Work to complete:
Your task is to reproduce, exactly and only, the lines running from the line containing "пресс-конференция компани" to the end of the data below, both included.

[Extracted page text data]
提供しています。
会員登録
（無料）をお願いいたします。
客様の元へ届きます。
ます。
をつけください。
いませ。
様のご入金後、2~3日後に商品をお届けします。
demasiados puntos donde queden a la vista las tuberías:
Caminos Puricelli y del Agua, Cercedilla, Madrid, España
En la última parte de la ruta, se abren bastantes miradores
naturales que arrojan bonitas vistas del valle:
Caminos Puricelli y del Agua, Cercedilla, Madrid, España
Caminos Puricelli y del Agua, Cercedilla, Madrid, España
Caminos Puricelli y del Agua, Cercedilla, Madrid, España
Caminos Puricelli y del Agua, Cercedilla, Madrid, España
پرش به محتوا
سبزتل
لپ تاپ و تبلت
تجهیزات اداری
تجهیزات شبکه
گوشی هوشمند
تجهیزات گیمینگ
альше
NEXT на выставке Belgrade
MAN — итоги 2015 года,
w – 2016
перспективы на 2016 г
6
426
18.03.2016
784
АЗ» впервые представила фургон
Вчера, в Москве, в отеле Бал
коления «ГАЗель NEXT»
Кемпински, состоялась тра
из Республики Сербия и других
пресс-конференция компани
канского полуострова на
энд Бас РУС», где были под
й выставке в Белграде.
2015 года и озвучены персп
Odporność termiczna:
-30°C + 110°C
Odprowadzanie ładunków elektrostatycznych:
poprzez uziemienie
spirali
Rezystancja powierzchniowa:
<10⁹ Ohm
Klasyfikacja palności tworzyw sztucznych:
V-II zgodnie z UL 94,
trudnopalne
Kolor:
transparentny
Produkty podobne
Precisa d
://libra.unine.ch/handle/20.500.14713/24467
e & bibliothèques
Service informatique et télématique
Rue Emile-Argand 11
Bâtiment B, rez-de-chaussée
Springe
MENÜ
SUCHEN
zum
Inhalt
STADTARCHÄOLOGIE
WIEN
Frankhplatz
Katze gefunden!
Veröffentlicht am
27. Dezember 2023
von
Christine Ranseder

Exercise answer:
пресс-конференция компани
канского полуострова на
энд Бас РУС», где были под
й выставке в Белграде.
2015 года и озвучены персп
Odporność termiczna:
-30°C + 110°C
Odprowadzanie ładunków elektrostatycznych:
poprzez uziemienie
spirali
Rezystancja powierzchniowa:
<10⁹ Ohm
Klasyfikacja palności tworzyw sztucznych:
V-II zgodnie z UL 94,
trudnopalne
Kolor:
transparentny
Produkty podobne
Precisa d
://libra.unine.ch/handle/20.500.14713/24467
e & bibliothèques
Service informatique et télématique
Rue Emile-Argand 11
Bâtiment B, rez-de-chaussée
Springe
MENÜ
SUCHEN
zum
Inhalt
STADTARCHÄOLOGIE
WIEN
Frankhplatz
Katze gefunden!
Veröffentlicht am
27. Dezember 2023
von
Christine Ranseder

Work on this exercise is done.